A partir de l'alignement multiple, établir un motif PROSITE correspondant à une zone conservée que vous espérez spécifique de la famille. Exemple d'un motif PROSITE : G-A-[ILV]-X-D. Dans les cas où l'acide aminé est strictement conservé dans toutes les séquences alignées, on fait figurer son code à une lettre. C'est le cas ici des acides aminés G,A et D. Quand à une même position de l'alignement, on observe plusieurs acides aminés, on les énumère entre crochets [ILV]. Si le nombre d'acides aminés différents est trop important, on remplace cette énumération par X qui veut dire n'importe quel acide aminé. Quand on recherchera ce motif dans une séquence, on retiendra comme occurrences GAIMD, GAIRD, GALMD, GAVKD, etc.

• Quand vous avez établi votre motif, rechercher sa présence dans les séquences de SwissProt et TrEMBL (logiciel ScanProsite).

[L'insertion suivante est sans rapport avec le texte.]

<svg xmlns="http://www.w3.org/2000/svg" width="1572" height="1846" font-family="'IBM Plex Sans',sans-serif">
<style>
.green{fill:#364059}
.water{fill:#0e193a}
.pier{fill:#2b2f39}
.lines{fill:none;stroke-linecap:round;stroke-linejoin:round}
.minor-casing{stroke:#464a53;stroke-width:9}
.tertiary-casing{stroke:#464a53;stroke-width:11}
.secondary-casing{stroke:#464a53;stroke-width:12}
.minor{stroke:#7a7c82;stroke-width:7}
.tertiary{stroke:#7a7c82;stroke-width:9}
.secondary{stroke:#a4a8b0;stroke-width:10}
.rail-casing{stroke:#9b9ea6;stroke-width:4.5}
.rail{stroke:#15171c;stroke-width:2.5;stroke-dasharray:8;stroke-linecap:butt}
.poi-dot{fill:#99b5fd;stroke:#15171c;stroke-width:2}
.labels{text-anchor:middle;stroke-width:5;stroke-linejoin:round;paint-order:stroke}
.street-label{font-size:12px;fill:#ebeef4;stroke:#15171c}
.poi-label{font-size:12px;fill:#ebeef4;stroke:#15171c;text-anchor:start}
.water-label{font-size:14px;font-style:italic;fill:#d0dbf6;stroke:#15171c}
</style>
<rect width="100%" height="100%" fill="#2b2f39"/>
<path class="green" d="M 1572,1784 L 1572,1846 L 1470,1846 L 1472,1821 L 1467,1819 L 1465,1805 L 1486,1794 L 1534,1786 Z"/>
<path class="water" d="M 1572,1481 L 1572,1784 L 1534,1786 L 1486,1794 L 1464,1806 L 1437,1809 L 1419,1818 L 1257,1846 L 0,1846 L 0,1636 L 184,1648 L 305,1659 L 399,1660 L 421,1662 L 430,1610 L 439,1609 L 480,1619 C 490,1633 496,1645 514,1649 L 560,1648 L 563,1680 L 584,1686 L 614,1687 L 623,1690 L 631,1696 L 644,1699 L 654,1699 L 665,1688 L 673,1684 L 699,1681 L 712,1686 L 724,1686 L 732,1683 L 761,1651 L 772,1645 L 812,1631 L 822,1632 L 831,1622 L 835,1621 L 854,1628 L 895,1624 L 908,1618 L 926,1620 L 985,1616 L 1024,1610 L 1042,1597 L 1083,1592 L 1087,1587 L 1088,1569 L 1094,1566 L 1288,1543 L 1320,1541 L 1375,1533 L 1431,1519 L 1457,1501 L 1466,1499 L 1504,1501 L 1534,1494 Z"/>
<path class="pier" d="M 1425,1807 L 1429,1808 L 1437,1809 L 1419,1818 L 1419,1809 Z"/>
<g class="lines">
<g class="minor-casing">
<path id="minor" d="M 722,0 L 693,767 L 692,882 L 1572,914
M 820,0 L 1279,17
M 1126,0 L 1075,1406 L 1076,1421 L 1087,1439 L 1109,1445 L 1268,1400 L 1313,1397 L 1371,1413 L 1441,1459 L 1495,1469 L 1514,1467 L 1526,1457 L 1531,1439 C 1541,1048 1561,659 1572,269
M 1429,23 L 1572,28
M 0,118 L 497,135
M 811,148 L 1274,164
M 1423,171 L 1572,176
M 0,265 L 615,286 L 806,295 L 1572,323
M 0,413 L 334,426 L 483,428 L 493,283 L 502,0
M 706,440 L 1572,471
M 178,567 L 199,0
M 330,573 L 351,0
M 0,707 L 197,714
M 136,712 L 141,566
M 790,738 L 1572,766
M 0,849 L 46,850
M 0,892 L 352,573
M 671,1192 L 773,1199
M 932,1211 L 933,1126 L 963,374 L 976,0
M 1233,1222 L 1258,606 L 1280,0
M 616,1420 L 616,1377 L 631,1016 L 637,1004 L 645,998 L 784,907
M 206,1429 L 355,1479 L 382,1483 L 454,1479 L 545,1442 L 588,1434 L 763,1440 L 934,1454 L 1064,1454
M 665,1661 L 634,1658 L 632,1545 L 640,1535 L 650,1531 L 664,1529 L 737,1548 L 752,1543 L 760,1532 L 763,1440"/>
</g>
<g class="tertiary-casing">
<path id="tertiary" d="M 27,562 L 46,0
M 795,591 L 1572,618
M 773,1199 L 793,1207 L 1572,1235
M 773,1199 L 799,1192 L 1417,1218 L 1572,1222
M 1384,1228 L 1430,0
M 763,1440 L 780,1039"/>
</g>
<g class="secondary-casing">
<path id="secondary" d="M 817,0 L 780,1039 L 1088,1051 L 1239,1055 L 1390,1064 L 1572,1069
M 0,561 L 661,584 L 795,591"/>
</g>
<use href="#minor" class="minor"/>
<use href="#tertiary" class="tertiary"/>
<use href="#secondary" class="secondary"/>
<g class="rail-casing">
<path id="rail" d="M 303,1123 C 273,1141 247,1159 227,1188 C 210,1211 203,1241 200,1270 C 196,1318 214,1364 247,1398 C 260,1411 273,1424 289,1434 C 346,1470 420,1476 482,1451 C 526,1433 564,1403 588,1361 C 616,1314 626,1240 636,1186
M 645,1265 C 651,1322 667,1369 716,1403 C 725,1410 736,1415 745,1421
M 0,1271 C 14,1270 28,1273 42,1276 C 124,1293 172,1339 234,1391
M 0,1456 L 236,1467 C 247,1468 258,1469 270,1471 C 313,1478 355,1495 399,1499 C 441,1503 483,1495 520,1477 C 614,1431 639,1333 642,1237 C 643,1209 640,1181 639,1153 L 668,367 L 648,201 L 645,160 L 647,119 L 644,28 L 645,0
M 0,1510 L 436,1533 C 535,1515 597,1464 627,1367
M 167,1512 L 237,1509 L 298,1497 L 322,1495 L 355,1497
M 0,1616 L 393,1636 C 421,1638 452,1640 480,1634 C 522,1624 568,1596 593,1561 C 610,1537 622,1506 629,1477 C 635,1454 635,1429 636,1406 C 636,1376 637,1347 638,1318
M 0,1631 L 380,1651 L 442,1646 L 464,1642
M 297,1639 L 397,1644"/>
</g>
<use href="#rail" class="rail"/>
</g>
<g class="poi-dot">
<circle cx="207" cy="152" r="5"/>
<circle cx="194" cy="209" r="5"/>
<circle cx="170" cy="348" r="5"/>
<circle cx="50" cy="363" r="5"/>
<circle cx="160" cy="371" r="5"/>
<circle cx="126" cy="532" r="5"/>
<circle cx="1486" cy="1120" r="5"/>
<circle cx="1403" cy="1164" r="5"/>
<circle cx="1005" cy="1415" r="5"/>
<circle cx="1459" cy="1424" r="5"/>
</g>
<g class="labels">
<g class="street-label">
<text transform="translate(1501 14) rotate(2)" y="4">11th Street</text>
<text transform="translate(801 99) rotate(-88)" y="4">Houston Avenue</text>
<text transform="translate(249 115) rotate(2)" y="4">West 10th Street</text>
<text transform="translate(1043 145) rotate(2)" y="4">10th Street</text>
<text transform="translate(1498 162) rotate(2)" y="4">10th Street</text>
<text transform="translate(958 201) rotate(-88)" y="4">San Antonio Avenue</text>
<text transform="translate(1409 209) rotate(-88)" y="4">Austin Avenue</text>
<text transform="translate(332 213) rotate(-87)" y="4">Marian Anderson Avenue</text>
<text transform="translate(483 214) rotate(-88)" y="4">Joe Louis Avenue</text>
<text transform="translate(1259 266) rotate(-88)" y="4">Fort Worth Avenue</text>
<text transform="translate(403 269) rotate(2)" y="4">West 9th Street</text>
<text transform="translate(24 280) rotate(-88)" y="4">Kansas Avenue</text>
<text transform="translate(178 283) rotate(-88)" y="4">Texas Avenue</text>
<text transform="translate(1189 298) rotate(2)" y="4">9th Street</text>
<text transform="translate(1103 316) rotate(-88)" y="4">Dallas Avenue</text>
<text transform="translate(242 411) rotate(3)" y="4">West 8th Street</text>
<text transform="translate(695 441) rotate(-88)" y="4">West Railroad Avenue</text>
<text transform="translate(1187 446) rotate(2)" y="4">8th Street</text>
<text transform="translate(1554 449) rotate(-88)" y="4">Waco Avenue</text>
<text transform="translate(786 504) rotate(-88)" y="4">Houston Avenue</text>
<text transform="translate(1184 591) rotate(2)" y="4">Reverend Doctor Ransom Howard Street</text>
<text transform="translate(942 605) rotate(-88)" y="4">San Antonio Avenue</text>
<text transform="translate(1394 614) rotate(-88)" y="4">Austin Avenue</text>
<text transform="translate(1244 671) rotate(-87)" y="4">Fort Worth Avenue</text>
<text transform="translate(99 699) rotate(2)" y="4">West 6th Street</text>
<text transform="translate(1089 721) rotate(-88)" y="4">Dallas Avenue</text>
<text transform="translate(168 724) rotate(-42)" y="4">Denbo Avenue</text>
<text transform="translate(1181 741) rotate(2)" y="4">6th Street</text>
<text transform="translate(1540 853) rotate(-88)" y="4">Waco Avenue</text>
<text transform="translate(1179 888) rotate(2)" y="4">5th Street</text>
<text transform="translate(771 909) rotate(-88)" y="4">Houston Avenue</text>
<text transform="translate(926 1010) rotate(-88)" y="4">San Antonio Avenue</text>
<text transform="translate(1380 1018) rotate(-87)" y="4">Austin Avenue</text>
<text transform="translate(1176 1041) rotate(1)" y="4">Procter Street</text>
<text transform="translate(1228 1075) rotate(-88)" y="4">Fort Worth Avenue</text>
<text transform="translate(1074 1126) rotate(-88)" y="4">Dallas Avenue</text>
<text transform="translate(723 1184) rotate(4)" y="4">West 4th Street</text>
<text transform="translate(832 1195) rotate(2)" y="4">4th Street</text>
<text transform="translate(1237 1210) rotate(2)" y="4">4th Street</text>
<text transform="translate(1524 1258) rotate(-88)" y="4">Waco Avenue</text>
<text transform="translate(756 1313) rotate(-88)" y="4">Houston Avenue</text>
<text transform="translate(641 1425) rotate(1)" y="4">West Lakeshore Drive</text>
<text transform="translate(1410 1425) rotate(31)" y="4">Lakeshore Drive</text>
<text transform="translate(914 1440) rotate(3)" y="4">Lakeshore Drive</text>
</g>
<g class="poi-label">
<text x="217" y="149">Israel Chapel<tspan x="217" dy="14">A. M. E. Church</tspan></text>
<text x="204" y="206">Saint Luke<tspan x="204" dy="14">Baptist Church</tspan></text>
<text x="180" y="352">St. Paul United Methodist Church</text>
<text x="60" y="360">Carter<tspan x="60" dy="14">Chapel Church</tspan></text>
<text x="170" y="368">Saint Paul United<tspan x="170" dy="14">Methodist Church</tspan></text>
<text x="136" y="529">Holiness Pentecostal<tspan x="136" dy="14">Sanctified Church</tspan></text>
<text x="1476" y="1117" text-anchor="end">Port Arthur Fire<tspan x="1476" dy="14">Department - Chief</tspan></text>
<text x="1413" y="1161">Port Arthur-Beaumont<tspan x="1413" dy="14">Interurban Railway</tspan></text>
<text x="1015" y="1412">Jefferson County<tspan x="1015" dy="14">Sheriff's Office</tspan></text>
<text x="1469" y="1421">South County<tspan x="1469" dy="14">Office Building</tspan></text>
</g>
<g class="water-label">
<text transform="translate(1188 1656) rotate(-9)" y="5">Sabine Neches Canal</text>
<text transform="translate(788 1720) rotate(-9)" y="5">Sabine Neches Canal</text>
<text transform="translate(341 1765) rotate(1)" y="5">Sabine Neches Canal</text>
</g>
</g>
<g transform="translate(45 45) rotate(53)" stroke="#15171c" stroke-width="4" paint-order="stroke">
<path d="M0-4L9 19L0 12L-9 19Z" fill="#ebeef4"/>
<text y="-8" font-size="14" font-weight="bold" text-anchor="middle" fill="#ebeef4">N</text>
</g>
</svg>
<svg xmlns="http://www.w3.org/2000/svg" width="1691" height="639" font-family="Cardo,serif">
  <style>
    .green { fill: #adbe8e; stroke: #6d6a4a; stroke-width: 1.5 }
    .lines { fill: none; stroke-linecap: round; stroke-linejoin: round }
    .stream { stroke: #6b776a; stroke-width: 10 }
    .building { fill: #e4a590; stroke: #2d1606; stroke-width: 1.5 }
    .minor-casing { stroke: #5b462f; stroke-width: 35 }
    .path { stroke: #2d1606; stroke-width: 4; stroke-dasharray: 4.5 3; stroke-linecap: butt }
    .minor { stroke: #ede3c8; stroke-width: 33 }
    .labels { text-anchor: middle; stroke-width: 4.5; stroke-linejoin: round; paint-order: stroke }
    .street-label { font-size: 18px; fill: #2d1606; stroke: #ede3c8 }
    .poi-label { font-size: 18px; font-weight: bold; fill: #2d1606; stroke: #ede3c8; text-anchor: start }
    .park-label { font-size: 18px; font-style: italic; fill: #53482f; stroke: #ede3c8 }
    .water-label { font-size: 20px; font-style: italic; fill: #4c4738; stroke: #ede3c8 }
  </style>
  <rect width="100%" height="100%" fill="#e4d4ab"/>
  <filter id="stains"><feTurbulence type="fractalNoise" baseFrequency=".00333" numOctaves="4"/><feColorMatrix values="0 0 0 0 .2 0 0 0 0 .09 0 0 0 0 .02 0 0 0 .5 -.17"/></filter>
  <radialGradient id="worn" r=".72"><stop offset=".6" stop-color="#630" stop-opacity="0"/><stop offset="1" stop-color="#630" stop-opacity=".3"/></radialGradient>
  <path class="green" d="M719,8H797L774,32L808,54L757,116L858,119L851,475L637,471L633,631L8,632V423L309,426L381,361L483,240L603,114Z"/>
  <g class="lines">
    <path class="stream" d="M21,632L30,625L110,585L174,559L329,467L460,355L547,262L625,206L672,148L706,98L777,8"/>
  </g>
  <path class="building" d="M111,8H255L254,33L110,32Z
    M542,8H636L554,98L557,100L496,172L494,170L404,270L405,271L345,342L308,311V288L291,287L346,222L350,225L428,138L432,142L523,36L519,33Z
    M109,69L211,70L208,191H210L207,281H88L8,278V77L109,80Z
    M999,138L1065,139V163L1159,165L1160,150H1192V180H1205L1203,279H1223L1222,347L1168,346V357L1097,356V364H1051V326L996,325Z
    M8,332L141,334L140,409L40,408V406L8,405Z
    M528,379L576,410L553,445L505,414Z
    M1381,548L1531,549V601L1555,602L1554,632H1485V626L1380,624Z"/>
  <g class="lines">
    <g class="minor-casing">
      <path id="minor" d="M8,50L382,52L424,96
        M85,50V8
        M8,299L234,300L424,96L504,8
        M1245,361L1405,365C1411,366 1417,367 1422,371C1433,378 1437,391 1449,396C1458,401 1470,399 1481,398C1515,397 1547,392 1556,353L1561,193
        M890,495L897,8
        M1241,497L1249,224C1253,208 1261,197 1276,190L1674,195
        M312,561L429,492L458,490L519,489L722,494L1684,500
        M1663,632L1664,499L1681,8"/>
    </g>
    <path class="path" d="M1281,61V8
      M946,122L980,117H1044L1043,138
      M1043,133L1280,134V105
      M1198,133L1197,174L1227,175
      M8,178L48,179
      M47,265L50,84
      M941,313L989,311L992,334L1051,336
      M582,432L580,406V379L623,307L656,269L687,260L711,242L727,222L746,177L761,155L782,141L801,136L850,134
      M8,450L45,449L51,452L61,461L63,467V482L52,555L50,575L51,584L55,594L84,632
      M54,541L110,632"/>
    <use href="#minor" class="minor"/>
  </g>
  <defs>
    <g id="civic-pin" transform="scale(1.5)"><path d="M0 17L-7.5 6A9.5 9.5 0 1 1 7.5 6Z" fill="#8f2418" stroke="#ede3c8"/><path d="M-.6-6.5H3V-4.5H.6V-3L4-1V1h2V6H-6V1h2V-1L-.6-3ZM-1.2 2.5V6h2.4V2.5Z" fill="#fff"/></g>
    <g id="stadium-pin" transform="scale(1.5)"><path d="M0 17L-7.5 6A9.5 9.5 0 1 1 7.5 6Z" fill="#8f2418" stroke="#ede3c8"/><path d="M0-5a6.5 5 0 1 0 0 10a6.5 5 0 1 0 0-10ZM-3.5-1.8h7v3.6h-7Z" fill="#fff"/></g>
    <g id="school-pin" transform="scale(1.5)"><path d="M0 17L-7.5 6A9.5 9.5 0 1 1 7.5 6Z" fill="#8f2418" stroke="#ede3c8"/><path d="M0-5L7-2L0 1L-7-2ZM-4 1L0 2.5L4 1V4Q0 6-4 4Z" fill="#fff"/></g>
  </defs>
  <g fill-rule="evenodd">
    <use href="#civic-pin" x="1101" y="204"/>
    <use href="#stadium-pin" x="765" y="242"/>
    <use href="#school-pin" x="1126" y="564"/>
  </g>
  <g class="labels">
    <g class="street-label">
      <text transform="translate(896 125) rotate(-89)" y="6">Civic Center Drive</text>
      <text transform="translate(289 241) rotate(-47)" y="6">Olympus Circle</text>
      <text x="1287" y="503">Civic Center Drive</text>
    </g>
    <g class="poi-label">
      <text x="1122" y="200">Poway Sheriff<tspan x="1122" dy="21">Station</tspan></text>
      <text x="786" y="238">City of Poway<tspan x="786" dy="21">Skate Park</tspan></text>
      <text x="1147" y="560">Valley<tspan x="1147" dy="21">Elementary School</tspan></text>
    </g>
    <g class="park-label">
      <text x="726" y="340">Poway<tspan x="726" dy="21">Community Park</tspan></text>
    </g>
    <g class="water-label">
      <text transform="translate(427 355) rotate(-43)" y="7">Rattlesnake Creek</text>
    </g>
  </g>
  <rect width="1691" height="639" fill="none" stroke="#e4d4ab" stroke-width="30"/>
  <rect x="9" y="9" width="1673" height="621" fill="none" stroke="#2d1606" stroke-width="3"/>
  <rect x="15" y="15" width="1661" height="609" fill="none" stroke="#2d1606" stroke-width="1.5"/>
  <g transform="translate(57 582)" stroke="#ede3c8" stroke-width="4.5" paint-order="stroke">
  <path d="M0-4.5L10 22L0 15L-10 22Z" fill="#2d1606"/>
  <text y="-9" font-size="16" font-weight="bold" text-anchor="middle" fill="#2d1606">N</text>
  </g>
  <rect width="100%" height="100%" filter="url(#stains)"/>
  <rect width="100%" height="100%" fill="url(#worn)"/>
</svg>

D'après les résultats obtenus, pensez-vous qu'il est spécifique aux séquences de la famille à laquelle appartient votre protéine ?

Mise en application

Au laboratoire, vous êtes amenés a travailler sur le gène dont la séquence déduite en acides aminés est présentée ci-dessous:

>prot

MKLLSKTFLILTLTFFFFGIALAKQSFEPEIEALKSFKNGISNDPLGVLSDWTIIGSLRHCNWTGITCDS TGHVVSVSLLEKQLEGVLSPAIANLTYLQVLDLTSNSFTGKIPAEIGKLTELNQLILYLNYFSGSIPSGI WELKNIFYLDLRNNLLSGDVPEEICKTSSLVLIGFDYNNLTGKIPECLGDLVHLQMFVAAGNHLTGSIPV SIGTLANLTDLDLSGNQLTGKIPRDFGNLLNLQSLVLTENLLEGDIPAEIGNCSSLVQLELYDNQLTGKI PAELGNLVQLQALRIYKNKLTSSIPSSLFRLTQLTHLGLSENHLVGPISEEIGFLESLEVLTLHSNNFTG EFPQSITNLRNLTVLTVGFNNISGELPADLGLLTNLRNLSAHDNLLTGPIPSSISNCTGLKLLDLSHNQM TGEIPRGFGRMNLTFISIGRNHFTGEIPDDIFNCSNLETLSVADNNLTGTLKPLIGKLQKLRILQVSYNS LTGPIPREIGNLKDLNILYLHSNGFTGRIPREMSNLTLLQGLRMYSNDLEGPIPEEMFDMKLLSVLDLSN NKFSGQIPALFSKLESLTYLSLQGNKFNGSIPASLKSLSLLNTFDISDNLLTGTIPGELLASLKNMQLYL NFSNNLLTGTIPKELGKLEMVQEIDLSNNLFSGSIPRSLQACKNVFTLDFSQNNLSGHIPDEVFQGMDMI ISLNLSRNSFSGEIPQSFGNMTHLVSLDLSSNNLTGEIPESLANLSTLKHLKLASNNLKGHVPESGVFKN INASDLMGNTDLCGSKKPLKPCTIKQKSSHFSKRTRVILIILGSAAALLLVLLLVLILTCCKKKEKKIEN SSESSLPDLDSALKLKRFEPKELEQATDSFNSANIIGSSSLSTVYKGQLEDGTVIAVKVLNLKEFSAESD KWFYTEAKTLSQLKHRNLVKILGFAWESGKTKALVLPFMENGNLEDTIHGSAAPIGSLLEKIDLCVHIAS GIDYLHSGYGFPIVHCDLKPANILLDSDRVAHVSDFGTARILGFREDGSTTASTSAFEGTIGYLAPEFAY MRKVTTKADVFSFGIIMMELMTKQRPTSLNDEDSQDMTLRQLVEKSIGNGRKGMVRVLDMELGDSIVSLK QEEAIEDFLKLCLFCTSSRPEDRPDMNEILTHLMKLRGKANSFREDRNEDREV

Avec les outils utilisés au cours des différentes séances de TD, répondez aux questions suivantes:

• a quel organisme appartient cette séquence ?
• quelles différences observez-vous lors d'une analyse Blast, sur la nr ou SwissProt ?
• existe-il des orthologues a cette protéine ?
• quelle est le numéro d'accession de cette protéine, de l'ARNm, du gène ?

Sauvegardez la séquence de l'ARNm et du gène au format fasta

• qu'est-ce que TAIR ?
• cette protéine peut-elle interagir avec d'autres protéines ?
• des publications scientifiques sont-elles disponibles sur cette protéine ?
• quelle est la fonction putative de cette protéine ?
• que veut dire db_xref=CDD:173623 sur la fiche GenPept?
• exite-t-il des domaines conservés dans cette protéine? Expliquez votre démarche
• sans tenir compte des informations disponibles dans la fiche GenPep, identifiez le nombre d'introns dans le gène codant cette protéine.